Work task »
Please write out exactly the lines of the data below from the line holding "fruit: present [156,386,207,466]" through the line holding "washcloth: none [401,346,492,398]", and leave out the rest.

BEGIN Supplied entries

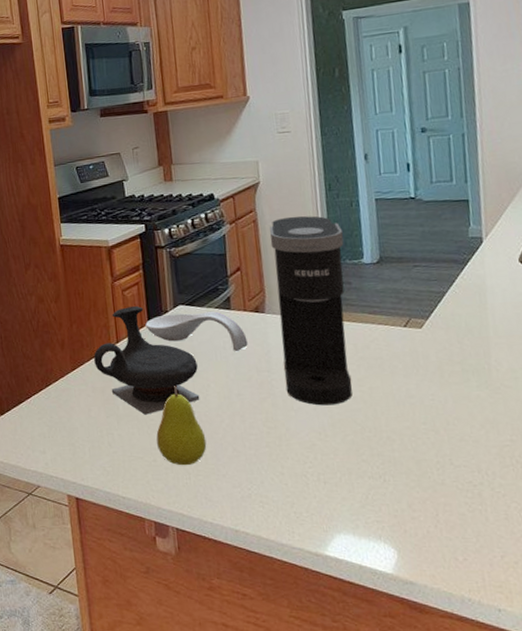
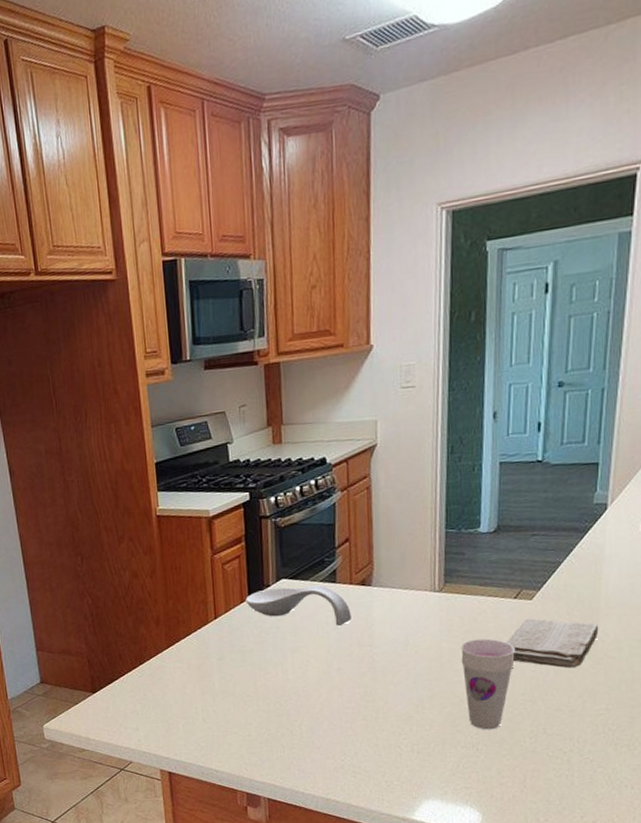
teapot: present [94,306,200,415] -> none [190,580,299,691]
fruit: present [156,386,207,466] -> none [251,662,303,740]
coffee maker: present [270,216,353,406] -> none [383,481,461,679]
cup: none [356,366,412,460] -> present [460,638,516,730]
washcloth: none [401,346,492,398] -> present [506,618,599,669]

END Supplied entries
BEGIN Supplied entries

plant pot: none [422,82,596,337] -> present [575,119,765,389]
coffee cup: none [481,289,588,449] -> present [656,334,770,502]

END Supplied entries

Written answer »
fruit: present [156,386,207,466] -> none [251,662,303,740]
coffee maker: present [270,216,353,406] -> none [383,481,461,679]
cup: none [356,366,412,460] -> present [460,638,516,730]
washcloth: none [401,346,492,398] -> present [506,618,599,669]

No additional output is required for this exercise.